AdrianB-sovo commented 1 year ago

In chapter 02, it's stated that the classical mapping is an alternative to the declarative mapping and that:

This gives us all the benefits of SQLAlchemy

See here: https://github.com/cosmicpython/book/blob/master/chapter_02_repository.asciidoc#inverting-the-dependency-orm-depends-on-model

But, in the SQLAlchemy documentation about Imperative/Classical Mapping, the following is stated:

The imperative mapping form is a lesser-used form of mapping that originates from the very first releases of SQLAlchemy in 2006. It’s essentially a means of bypassing the Declarative system to provide a more “barebones” system of mapping, and does not offer modern features such as PEP 484 support. As such, most documentation examples use Declarative forms, and it’s recommended that new users start with Declarative Table configuration.

(Emphasis mine)

The content of this chapter should probably be modified to indicate that.
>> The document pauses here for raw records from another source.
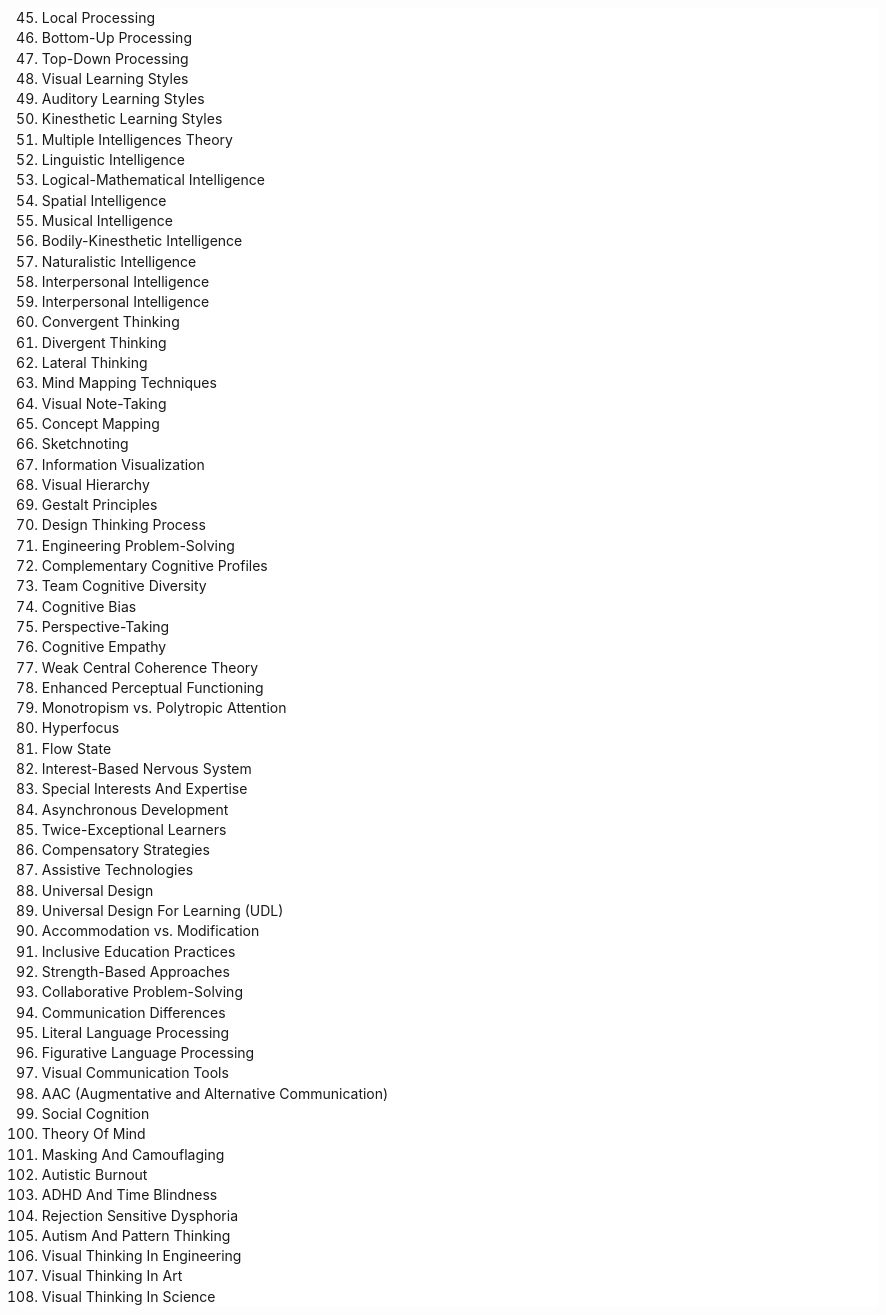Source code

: 45. Local Processing
46. Bottom-Up Processing
47. Top-Down Processing
48. Visual Learning Styles
49. Auditory Learning Styles
50. Kinesthetic Learning Styles
51. Multiple Intelligences Theory
52. Linguistic Intelligence
53. Logical-Mathematical Intelligence
54. Spatial Intelligence
55. Musical Intelligence
56. Bodily-Kinesthetic Intelligence
57. Naturalistic Intelligence
58. Interpersonal Intelligence
59. Interpersonal Intelligence
60. Convergent Thinking
61. Divergent Thinking
62. Lateral Thinking
63. Mind Mapping Techniques
64. Visual Note-Taking
65. Concept Mapping
66. Sketchnoting
67. Information Visualization
68. Visual Hierarchy
69. Gestalt Principles
70. Design Thinking Process
71. Engineering Problem-Solving
72. Complementary Cognitive Profiles
73. Team Cognitive Diversity
74. Cognitive Bias
75. Perspective-Taking
76. Cognitive Empathy
77. Weak Central Coherence Theory
78. Enhanced Perceptual Functioning
79. Monotropism vs. Polytropic Attention
80. Hyperfocus
81. Flow State
82. Interest-Based Nervous System
83. Special Interests And Expertise
84. Asynchronous Development
85. Twice-Exceptional Learners
86. Compensatory Strategies
87. Assistive Technologies
88. Universal Design
89. Universal Design For Learning (UDL)
90. Accommodation vs. Modification
91. Inclusive Education Practices
92. Strength-Based Approaches
93. Collaborative Problem-Solving
94. Communication Differences
95. Literal Language Processing
96. Figurative Language Processing
97. Visual Communication Tools
98. AAC (Augmentative and Alternative Communication)
99. Social Cognition
100. Theory Of Mind
101. Masking And Camouflaging
102. Autistic Burnout
103. ADHD And Time Blindness
104. Rejection Sensitive Dysphoria
105. Autism And Pattern Thinking
106. Visual Thinking In Engineering
107. Visual Thinking In Art
108. Visual Thinking In Science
Also, is there an alternative that would use the recommended Declarative mapping?

hjwp commented 1 year ago

as far as i know the only alternative is to have your domain model classes become sqlalchemy classes, effectively tightly coupling your domain with sqlalchemy. so as always, it's a trade-off...

hjwp commented 1 year ago

nice to see the classical mappers still exist in v2 tho, i was worried they were gone completely. i should upgrade....

Bryant-Yang commented 1 year ago

The data class might be dataclass, attrs or pydantic, all are more general and framework independent, easy to write business logic with or without sqlalchemy or even relational database.